I understand the OPs frustration, this usage of virtual is not for the templated abstraction that the defacto virtual modifier is effective for.
If any are still struggling with this, I would offer my view point, as I try to keep the solutions simple and the jargon to a minimum:
Entity Framework in a simple piece does utilize lazy loading, which is the equivalent of prepping something for future execution. That fits the 'virtual' modifier, but there is more to this.
In Entity Framework, using a virtual navigation property allows you to denote it as the equivalent of a nullable Foreign Key in SQL. You do not HAVE to eagerly join every keyed table when performing a query, but when you need the information -- it becomes demand-driven.

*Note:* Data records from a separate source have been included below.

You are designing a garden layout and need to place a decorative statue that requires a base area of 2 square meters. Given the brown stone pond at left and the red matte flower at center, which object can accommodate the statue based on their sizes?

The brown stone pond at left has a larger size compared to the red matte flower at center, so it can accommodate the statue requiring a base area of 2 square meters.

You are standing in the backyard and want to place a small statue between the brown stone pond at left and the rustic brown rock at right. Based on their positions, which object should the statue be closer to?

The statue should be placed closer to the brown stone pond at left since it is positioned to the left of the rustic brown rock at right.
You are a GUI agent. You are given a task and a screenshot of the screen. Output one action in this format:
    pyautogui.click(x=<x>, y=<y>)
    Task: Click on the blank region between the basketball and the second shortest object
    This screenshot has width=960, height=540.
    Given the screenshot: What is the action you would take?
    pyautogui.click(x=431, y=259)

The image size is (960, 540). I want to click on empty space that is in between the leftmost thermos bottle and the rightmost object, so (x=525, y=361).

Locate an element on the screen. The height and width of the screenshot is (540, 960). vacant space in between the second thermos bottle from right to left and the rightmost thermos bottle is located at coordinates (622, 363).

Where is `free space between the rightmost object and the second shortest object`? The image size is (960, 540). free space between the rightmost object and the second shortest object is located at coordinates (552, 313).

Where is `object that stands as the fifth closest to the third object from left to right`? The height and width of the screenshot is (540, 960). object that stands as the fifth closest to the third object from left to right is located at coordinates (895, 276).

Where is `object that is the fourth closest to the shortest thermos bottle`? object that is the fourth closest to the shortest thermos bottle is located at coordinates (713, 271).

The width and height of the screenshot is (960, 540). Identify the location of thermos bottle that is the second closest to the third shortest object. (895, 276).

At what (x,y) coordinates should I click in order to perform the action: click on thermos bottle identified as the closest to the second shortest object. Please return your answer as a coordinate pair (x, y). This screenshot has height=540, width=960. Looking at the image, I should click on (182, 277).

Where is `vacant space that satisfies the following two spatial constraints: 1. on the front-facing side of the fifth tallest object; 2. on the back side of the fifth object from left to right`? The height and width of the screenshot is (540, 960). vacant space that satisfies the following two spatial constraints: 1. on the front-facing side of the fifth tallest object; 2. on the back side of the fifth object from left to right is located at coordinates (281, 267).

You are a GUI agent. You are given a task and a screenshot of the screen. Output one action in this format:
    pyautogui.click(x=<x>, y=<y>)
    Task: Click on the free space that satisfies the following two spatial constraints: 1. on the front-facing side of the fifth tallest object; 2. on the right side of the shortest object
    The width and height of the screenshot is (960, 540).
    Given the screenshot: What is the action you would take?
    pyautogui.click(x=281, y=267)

I also mentioned nullable because many navigation properties are not relevant at first. i.e. In a customer / Orders scenario, you do not have to wait until the moment an order is processed to create a customer. You can, but if you had a multi-stage process to achieve this, you might find the need to persist the customer data for later completion or for deployment to future orders. If all nav properties were implemented, you'd have to establish every Foreign Key and relational field on the save. That really just sets the data back into memory, which defeats the role of persistence.

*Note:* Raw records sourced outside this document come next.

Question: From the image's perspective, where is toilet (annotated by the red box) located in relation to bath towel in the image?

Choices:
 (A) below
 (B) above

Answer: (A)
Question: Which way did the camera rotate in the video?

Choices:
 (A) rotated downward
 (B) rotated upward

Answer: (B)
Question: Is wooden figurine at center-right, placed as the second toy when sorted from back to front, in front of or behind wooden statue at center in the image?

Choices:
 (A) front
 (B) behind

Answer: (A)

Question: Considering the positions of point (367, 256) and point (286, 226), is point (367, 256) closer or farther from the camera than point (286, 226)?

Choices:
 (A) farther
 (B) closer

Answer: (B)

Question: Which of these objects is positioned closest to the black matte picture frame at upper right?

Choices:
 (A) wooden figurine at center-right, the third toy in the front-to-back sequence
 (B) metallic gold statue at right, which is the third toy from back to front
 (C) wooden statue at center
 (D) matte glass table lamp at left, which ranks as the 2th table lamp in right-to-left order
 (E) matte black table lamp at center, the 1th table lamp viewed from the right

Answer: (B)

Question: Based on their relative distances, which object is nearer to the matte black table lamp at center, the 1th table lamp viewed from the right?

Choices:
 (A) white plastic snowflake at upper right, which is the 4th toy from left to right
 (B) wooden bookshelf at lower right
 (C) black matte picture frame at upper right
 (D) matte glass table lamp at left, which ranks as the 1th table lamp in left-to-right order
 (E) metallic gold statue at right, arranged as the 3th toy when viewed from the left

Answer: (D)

So while it may seem cryptic in the actual execution at run time, I have found the best rule of thumb to use would be: if you are outputting data (reading into a View Model or Serializable Model) and need values before references, do not use virtual; If your scope is collecting data that may be incomplete or a need to search and not require every search parameter completed for a search, the code will make good use of reference, similar to using nullable value properties int? long?.
Also, abstracting your business logic from your data collection until the need to inject it has many performance benefits, similar to instantiating an object and starting it at null. Entity Framework uses a lot of reflection and dynamics, which can degrade performance, and the need to have a flexible model that can scale to demand is critical to managing performance.
To me, that always made more sense than using overloaded tech jargon like proxies, delegates, handlers and such. Once you hit your third or fourth programming lang, it can get messy with these.